Input data: Begin
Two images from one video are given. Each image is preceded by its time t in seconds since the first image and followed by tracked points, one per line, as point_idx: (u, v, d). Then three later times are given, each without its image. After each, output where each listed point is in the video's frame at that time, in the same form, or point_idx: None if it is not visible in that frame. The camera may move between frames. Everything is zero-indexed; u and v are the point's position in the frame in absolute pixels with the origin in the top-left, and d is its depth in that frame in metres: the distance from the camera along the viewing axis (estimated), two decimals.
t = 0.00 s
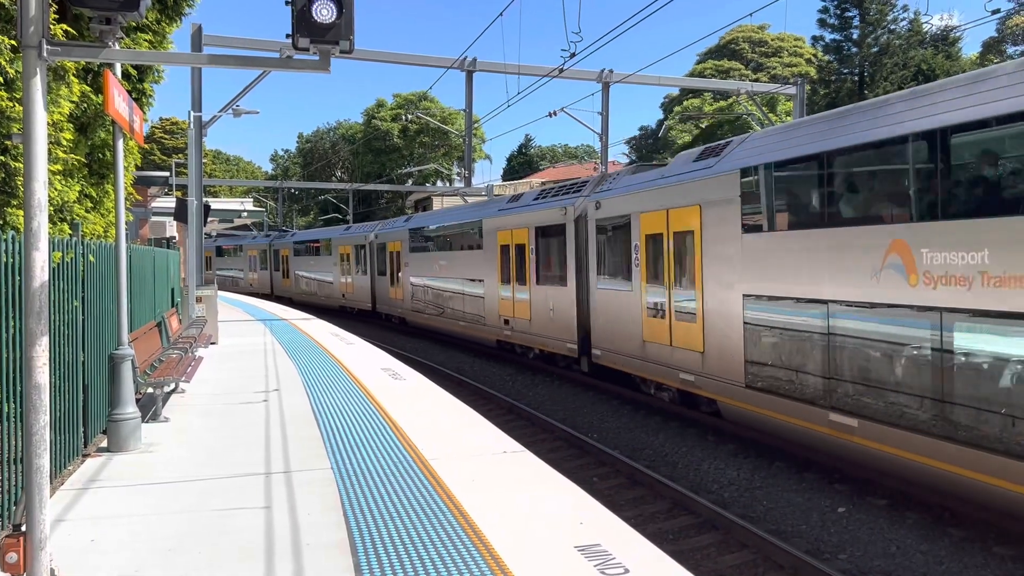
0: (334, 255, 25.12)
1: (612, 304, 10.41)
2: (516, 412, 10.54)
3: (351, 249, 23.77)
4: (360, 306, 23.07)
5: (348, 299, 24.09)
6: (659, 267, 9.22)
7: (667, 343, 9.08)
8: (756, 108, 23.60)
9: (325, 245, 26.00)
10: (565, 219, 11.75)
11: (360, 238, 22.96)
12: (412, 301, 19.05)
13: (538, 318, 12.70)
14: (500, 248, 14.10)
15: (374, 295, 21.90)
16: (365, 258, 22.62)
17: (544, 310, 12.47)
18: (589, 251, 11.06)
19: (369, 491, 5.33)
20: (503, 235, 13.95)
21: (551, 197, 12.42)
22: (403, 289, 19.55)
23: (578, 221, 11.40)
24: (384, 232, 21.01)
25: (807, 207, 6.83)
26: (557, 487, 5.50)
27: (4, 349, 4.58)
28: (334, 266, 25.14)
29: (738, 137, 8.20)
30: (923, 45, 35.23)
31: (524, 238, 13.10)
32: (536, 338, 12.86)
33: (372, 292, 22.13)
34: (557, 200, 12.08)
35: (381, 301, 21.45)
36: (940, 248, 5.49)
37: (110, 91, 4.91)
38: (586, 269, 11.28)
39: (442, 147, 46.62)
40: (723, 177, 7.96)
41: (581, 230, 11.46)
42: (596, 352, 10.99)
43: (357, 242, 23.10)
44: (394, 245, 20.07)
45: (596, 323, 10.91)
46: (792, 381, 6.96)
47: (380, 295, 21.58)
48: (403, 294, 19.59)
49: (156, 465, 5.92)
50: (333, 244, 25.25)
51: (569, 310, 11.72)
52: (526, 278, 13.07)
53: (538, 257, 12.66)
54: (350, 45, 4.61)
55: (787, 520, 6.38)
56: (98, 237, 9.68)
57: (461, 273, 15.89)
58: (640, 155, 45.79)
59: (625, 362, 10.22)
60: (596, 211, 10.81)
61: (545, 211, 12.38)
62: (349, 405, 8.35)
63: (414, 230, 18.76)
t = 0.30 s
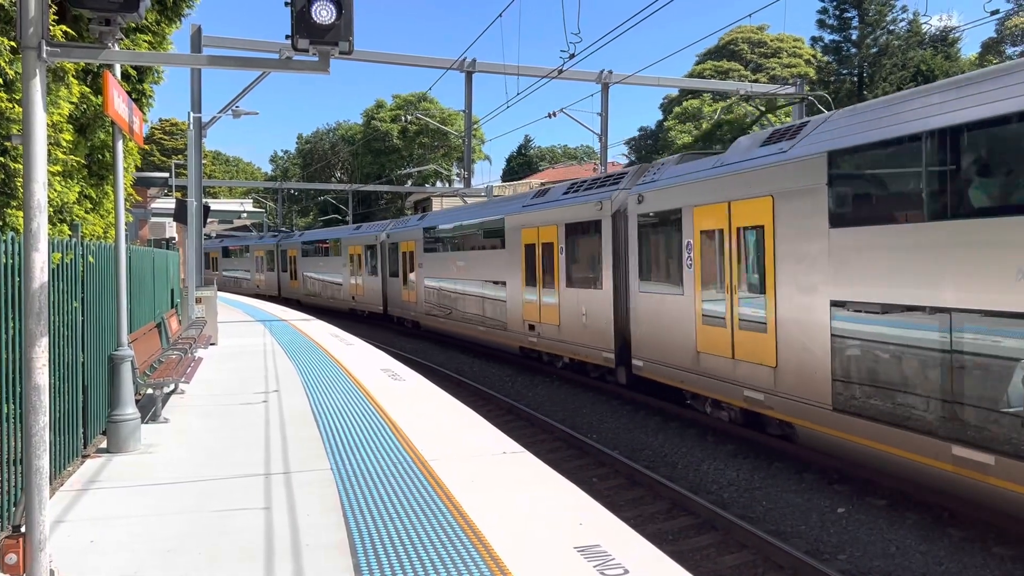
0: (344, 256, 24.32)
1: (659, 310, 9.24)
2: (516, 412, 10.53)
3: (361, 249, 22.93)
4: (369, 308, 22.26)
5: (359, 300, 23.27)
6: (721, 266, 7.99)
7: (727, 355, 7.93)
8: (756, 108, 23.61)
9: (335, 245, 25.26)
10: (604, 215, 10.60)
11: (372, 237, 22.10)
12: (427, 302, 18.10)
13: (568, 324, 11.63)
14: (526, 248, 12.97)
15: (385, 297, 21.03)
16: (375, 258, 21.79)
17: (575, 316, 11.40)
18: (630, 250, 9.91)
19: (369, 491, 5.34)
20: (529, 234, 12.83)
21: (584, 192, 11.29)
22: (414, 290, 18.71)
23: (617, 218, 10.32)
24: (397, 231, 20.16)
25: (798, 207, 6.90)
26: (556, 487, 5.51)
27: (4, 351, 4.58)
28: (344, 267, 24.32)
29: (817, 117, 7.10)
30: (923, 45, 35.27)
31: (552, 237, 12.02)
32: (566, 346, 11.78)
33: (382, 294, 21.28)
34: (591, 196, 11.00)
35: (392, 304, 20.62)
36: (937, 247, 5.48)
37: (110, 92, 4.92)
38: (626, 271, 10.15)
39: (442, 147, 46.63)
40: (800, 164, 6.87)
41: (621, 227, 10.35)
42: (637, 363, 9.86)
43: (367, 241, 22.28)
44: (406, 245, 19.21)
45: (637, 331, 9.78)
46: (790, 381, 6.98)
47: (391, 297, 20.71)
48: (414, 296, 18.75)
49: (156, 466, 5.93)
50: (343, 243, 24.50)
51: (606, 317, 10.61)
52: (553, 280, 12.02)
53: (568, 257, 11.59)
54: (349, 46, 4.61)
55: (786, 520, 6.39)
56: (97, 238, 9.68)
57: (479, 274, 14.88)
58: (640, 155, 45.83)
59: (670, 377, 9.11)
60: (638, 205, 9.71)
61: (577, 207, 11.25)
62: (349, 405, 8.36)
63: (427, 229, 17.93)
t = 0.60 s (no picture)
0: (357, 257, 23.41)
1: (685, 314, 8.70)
2: (517, 412, 10.54)
3: (374, 249, 21.98)
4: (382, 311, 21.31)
5: (371, 303, 22.26)
6: (797, 267, 6.87)
7: (807, 371, 6.74)
8: (755, 109, 23.65)
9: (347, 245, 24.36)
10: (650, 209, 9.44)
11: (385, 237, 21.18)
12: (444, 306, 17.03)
13: (602, 331, 10.53)
14: (554, 248, 11.83)
15: (400, 300, 20.10)
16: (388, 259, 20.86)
17: (612, 323, 10.28)
18: (682, 249, 8.76)
19: (369, 492, 5.35)
20: (557, 232, 11.68)
21: (623, 184, 10.20)
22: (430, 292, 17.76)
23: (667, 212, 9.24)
24: (413, 231, 19.22)
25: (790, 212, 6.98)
26: (557, 488, 5.51)
27: (5, 352, 4.60)
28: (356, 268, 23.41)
29: (924, 90, 6.03)
30: (923, 45, 35.22)
31: (587, 235, 10.87)
32: (600, 355, 10.66)
33: (396, 297, 20.35)
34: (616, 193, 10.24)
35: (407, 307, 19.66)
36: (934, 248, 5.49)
37: (110, 93, 4.92)
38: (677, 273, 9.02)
39: (442, 148, 46.66)
40: (887, 148, 5.92)
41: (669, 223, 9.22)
42: (689, 376, 8.68)
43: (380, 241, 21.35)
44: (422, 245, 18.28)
45: (688, 341, 8.65)
46: (789, 382, 6.99)
47: (405, 299, 19.77)
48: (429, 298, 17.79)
49: (156, 467, 5.94)
50: (355, 243, 23.61)
51: (650, 323, 9.48)
52: (587, 282, 10.93)
53: (603, 257, 10.44)
54: (350, 47, 4.61)
55: (787, 520, 6.39)
56: (98, 239, 9.69)
57: (500, 276, 13.88)
58: (640, 155, 45.86)
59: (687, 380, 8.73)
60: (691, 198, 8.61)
61: (615, 201, 10.15)
62: (350, 406, 8.39)
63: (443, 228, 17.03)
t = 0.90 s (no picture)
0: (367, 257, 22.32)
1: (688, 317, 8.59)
2: (518, 413, 10.54)
3: (386, 248, 20.90)
4: (395, 314, 20.25)
5: (382, 305, 21.23)
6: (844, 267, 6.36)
7: (916, 394, 5.63)
8: (756, 109, 23.64)
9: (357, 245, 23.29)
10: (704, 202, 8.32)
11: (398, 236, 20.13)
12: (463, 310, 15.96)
13: (645, 338, 9.40)
14: (588, 246, 10.71)
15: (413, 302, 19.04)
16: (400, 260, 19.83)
17: (658, 329, 9.14)
18: (745, 246, 7.60)
19: (370, 493, 5.35)
20: (593, 228, 10.55)
21: (670, 174, 9.10)
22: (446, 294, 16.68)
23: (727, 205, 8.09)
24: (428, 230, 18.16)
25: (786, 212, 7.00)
26: (557, 488, 5.51)
27: (6, 352, 4.61)
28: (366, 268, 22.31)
29: None
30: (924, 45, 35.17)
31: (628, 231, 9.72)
32: (643, 366, 9.52)
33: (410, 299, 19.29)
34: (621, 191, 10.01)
35: (422, 311, 18.60)
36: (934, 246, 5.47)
37: (112, 94, 4.93)
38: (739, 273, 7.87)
39: (443, 148, 46.66)
40: (918, 142, 5.63)
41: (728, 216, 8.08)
42: (754, 393, 7.54)
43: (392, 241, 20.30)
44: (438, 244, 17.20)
45: (752, 353, 7.51)
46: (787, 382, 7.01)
47: (420, 302, 18.69)
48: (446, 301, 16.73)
49: (157, 467, 5.94)
50: (366, 242, 22.53)
51: (705, 331, 8.32)
52: (624, 283, 9.84)
53: (645, 258, 9.38)
54: (351, 47, 4.61)
55: (788, 520, 6.39)
56: (99, 240, 9.70)
57: (525, 277, 12.82)
58: (641, 155, 45.85)
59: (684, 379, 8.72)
60: (753, 188, 7.48)
61: (662, 193, 9.03)
62: (352, 406, 8.40)
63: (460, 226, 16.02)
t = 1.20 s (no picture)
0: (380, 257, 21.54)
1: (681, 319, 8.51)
2: (519, 413, 10.53)
3: (399, 248, 20.13)
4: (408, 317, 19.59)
5: (395, 308, 20.48)
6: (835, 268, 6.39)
7: None
8: (757, 109, 23.63)
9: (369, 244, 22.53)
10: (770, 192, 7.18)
11: (412, 235, 19.36)
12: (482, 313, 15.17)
13: (695, 347, 8.28)
14: (627, 244, 9.65)
15: (428, 304, 18.32)
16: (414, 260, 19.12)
17: (711, 338, 8.01)
18: (824, 242, 6.45)
19: (371, 493, 5.35)
20: (635, 223, 9.46)
21: (729, 161, 7.96)
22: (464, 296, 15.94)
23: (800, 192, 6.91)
24: (444, 228, 17.34)
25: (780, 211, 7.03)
26: (557, 488, 5.52)
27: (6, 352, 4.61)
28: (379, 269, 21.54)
29: None
30: (925, 45, 35.08)
31: (675, 226, 8.60)
32: (693, 379, 8.36)
33: (424, 302, 18.58)
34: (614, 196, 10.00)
35: (438, 313, 17.89)
36: (930, 245, 5.49)
37: (113, 95, 4.93)
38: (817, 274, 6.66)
39: (443, 148, 46.65)
40: (910, 144, 5.64)
41: (801, 206, 6.88)
42: (834, 415, 6.41)
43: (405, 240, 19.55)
44: (456, 242, 16.38)
45: (832, 367, 6.37)
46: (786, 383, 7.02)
47: (435, 304, 17.98)
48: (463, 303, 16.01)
49: (158, 468, 5.93)
50: (379, 242, 21.74)
51: (771, 340, 7.15)
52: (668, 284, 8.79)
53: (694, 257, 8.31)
54: (351, 48, 4.61)
55: (789, 520, 6.39)
56: (100, 241, 9.70)
57: (551, 279, 12.02)
58: (642, 155, 45.85)
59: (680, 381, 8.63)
60: (838, 174, 6.32)
61: (719, 181, 7.87)
62: (353, 406, 8.41)
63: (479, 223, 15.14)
Input data: End
[About this exercise] For the lines above, output exactly those from the line containing "38: (626, 271, 10.15)" through the line containing "43: (380, 241, 21.35)", and skip the others.

[Response below]
38: (626, 271, 10.15)
39: (442, 147, 46.63)
40: (800, 164, 6.87)
41: (621, 227, 10.35)
42: (637, 363, 9.86)
43: (367, 241, 22.28)
44: (406, 245, 19.21)
45: (637, 331, 9.78)
46: (790, 381, 6.98)
47: (391, 297, 20.71)
48: (414, 296, 18.75)
49: (156, 466, 5.93)
50: (343, 243, 24.50)
51: (606, 317, 10.61)
52: (553, 280, 12.02)
53: (568, 257, 11.59)
54: (349, 46, 4.61)
55: (786, 520, 6.39)
56: (97, 238, 9.68)
57: (479, 274, 14.88)
58: (640, 155, 45.83)
59: (670, 377, 9.11)
60: (638, 205, 9.71)
61: (577, 207, 11.25)
62: (349, 405, 8.36)
63: (427, 229, 17.93)
t = 0.60 s (no picture)
0: (357, 257, 23.41)
1: (685, 314, 8.70)
2: (517, 412, 10.54)
3: (374, 249, 21.98)
4: (382, 311, 21.31)
5: (371, 303, 22.26)
6: (797, 267, 6.87)
7: (807, 371, 6.74)
8: (755, 109, 23.65)
9: (347, 245, 24.36)
10: (650, 209, 9.44)
11: (385, 237, 21.18)
12: (444, 306, 17.03)
13: (602, 331, 10.53)
14: (554, 248, 11.83)
15: (400, 300, 20.10)
16: (388, 259, 20.86)
17: (612, 323, 10.28)
18: (682, 249, 8.76)
19: (369, 492, 5.35)
20: (557, 232, 11.68)
21: (623, 184, 10.20)
22: (430, 292, 17.76)
23: (667, 212, 9.24)
24: (413, 231, 19.22)
25: (790, 212, 6.98)
26: (557, 488, 5.51)
27: (5, 352, 4.60)
28: (356, 268, 23.41)
29: (924, 90, 6.03)
30: (923, 45, 35.22)
31: (587, 235, 10.87)
32: (600, 355, 10.66)
33: (396, 297, 20.35)
34: (616, 193, 10.24)
35: (407, 307, 19.66)
36: (934, 248, 5.49)
37: (110, 93, 4.92)
38: (677, 273, 9.02)
39: (442, 148, 46.66)
40: (887, 148, 5.92)
41: (669, 223, 9.22)
42: (689, 376, 8.68)
43: (380, 241, 21.35)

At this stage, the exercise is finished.